___ EXERCISE PASSAGE ___
The ambience switch 15 is operable between two positions and when it is switched to its test position, the

coupling resistors

14 and 16 are both connected to the ground lead 10 and the headphone operates in a conventional manner. More specifically, the left audio signal on the lead 11 is applied to the positive terminal 13 on the left audio transducer 6 and is voltage divided between the audio transducer and the left ambience control potentiometer 19. Similarly, the right audio signal is applied through the lead 12 and phase switch 17 to the right audio transducer 7. It is voltage divided between the audio transducer 7 and the right ambience control potentiometer 20. In this standard mode of operation left channel program information is applied to the left audio transducer 6 and right channel program information is applied to the right audio transducer 7. No mixing is provided, however, the phase of the right channel audio signal can be reversed 180 by operating the phase switch 17.

When the ambience switch 15 is in its operating position, the left and right audio channels are mixed by coupling a portion of the left channel signal to the right audio transducer 7 and coupling a portion of the right channel signal to the left audio transducer 6. More specifically, the left channel signal on the lead 11 is applied through the first coupling resistor 14 to the right ambience control potentiometer 20 and the right channel signal on the lead 12 is applied through the second coupling resistor 16 to the left ambience control potentiometer 19. The mixing which is thus obtained is not merely the addition of a portion of the right channel to the left and vice versa, but instead, involves a substantial phase shift of the cross coupled audio signals. The left channel signal is coupled to the right transducer 7 through the series connected right ambience control 20 and is applied 180 out of phase with respect to the applied right channel signal. Similarly, the right channel signal is coupled to the left audio transducer 6 through the series connected left ambience control potentiometer 19 and is applied 180 out of phase with respect to the applied left channel signal. The amount of mixing which occurs is controlled separately for each channel by the position of the wipers on the

ambience control potentiometers

19 and 20.

Referring particularly to FIGS. 2 and 3, the ambience control potentiometers are physically mounted in the respective headphone cups 2 and 3 where they are easily accessible to the listener. The amount of mixing of the stereophonically recorded program can thus be separately controlled by the listener to obtain the most pleasing effect. The phase switch 17 is also mounted to the right cup 3 to add yet another easily accessible control for the listener.
___
**REQUIRED TASKS**
**1.** Please summarize the headphone passage in two sentences.
**2.** Return the section of the headphone passage that begins at the words "coupling resistors" and stops after the words "phase switch 17.".
___ RECORDED DATA ___
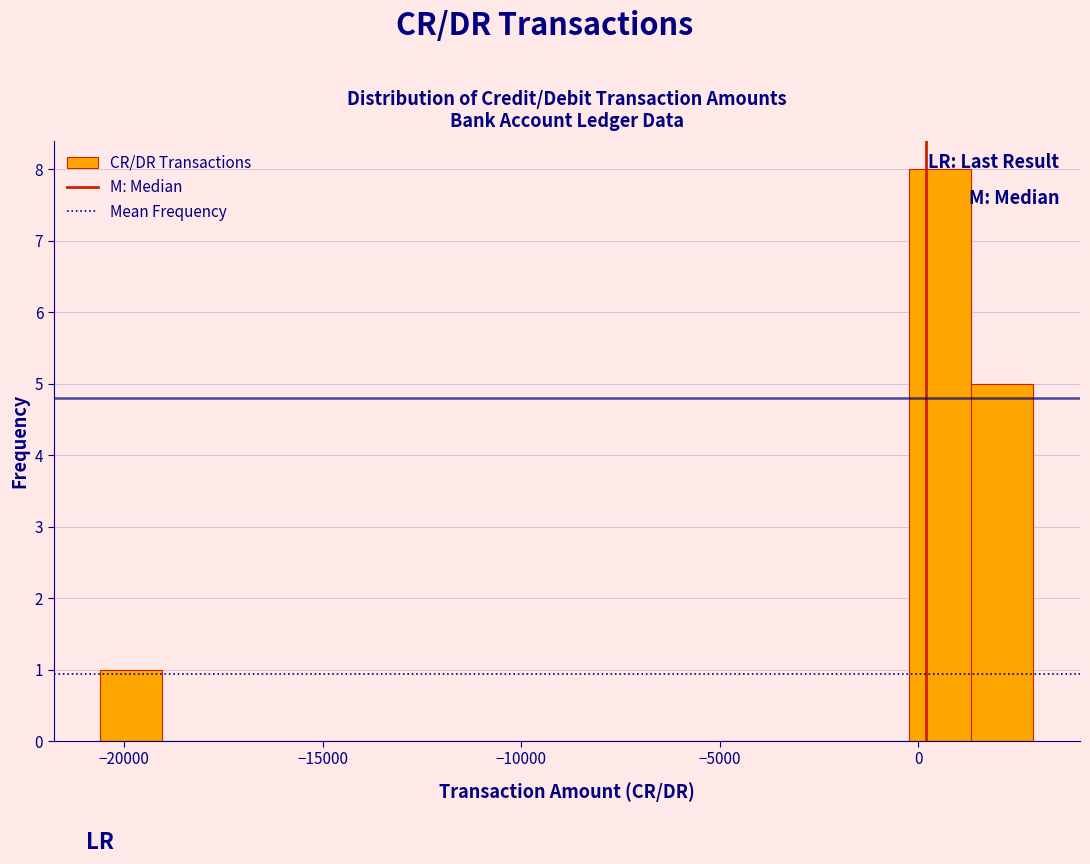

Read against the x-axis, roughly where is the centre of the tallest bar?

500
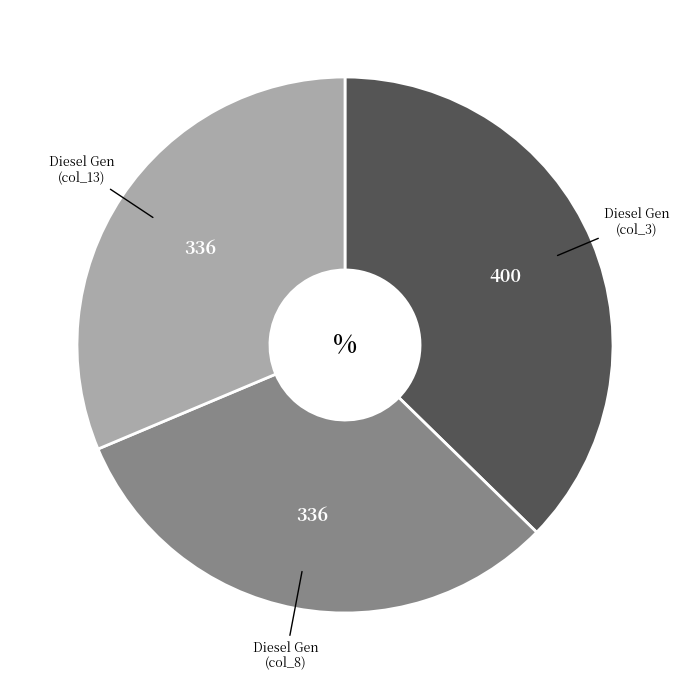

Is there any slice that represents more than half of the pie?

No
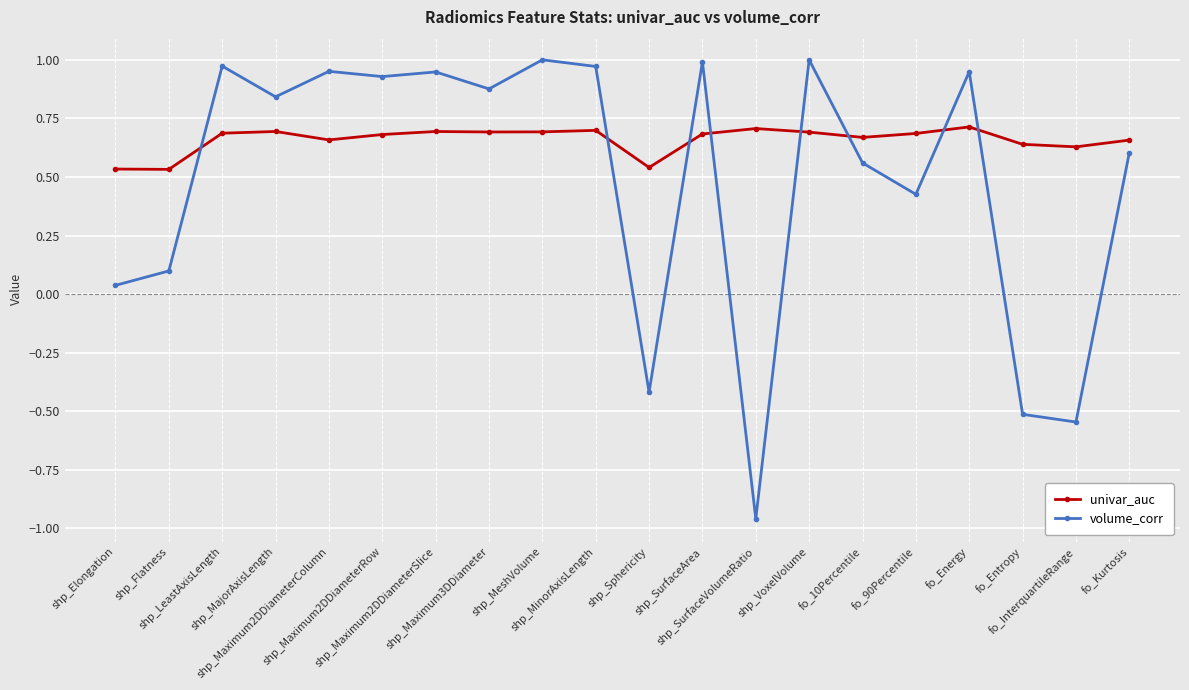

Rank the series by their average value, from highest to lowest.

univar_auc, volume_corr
___
**SOLVED TASKS**
**1.** When the ambience switch is in its test position, each channel's signal goes only to its own audio transducer with no mixing, though the phase switch can reverse the phase of the right channel signal. In the operating position, a portion of each channel is coupled through the coupling resistors and ambience control potentiometers to the opposite transducer with a substantial phase shift, and the listener can set the amount of mixing for each channel separately with potentiometers mounted in the headphone cups.

**2.**
coupling resistors

14 and 16 are both connected to the ground lead 10 and the headphone operates in a conventional manner. More specifically, the left audio signal on the lead 11 is applied to the positive terminal 13 on the left audio transducer 6 and is voltage divided between the audio transducer and the left ambience control potentiometer 19. Similarly, the right audio signal is applied through the lead 12 and phase switch 17 to the right audio transducer 7. It is voltage divided between the audio transducer 7 and the right ambience control potentiometer 20. In this standard mode of operation left channel program information is applied to the left audio transducer 6 and right channel program information is applied to the right audio transducer 7. No mixing is provided, however, the phase of the right channel audio signal can be reversed 180 by operating the phase switch 17.